Students Learn to Manage Future of Angkor

siem reap town – As Cambodia repairs itself after three decades of civil war and political turmoil, the government is looking to the temples of Angkor as a beacon to draw tourists and their dollars to the country, filling the state’s chronically empty coffers.

But if the temples are not managed properly, conservationists warn, Cambodia may lose its golden goose.

“It’s quite, quite crucial that they get a visitor management plan together now,” said Sharon Sullivan, a consultant working with the World Monuments Fund to train Cambodians to care for the temples. “Otherwise, they’re going to be swamped.

“People need to start thinking about this,” she said. “There’s always a tension in these matters between the Cambodian government wanting of course to get as many people into the temples as it can and the fact that unless they control it and put effort into good management, they will lose it and the people will go somewhere that’s fresher and more off the track.”

To help Cambodia plan the future of Angkor, the World Monu­ments Fund is training a group of two dozen people how to identify and solve problems at the temples and manage the thousands of tourists who come to see them, while preserving the culture of the villages in the complex.

The students, all Cambodian, were drawn from groups ranging from the national police to conservation groups to the Apsara Authority, which oversees temple management.

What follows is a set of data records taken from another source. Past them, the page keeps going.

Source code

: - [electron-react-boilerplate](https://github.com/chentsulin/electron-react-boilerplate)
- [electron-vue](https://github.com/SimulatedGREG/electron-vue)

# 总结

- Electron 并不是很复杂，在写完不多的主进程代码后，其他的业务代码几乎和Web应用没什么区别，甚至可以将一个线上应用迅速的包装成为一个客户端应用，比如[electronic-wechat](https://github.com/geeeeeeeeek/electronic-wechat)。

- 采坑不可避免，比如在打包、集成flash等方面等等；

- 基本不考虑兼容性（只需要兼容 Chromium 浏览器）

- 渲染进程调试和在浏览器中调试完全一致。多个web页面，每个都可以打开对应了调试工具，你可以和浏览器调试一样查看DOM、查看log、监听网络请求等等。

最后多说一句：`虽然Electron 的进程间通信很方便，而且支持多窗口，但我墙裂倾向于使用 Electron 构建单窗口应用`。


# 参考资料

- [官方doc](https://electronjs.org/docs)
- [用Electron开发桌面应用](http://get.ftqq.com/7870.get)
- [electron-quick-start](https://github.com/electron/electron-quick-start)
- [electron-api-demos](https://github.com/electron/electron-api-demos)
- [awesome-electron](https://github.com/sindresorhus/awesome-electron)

The two-week workshop, which concludes March 12, focuses on developing a five-year plan for the Preah Khan temple, though the ideas being discussed apply to all the monuments. The training program could extend to the whole of the temple complex in coming years, said John Sanday, field director for the World Monu­ments Fund’s Preah Kahn Con­servation Project.

On Saturday, the students met with the “stakeholders” of Ang­kor, people from the local government, conservation groups, NGOs and hotels whose work in some way involves the temples.

Attendees at the conference agreed restrictions would soon be needed to limit where tourists can walk and what they can touch at the temples.

Several people also suggested a need for limiting the number of visitors allowed into a temple at any one time.

Cambodians are already seeing a sign of what is to come. The number of tourists coming to Cambodia last year climbed 30 percent over the previous year, and tourism officials expect a similar increase this year. Most of these tourists see the temples of Angkor while in Cambodia.

The government recently made it easier for people to visit the temples, allowing several international air carriers to fly directly into Siem Reap rather than stopping first in Phnom Penh.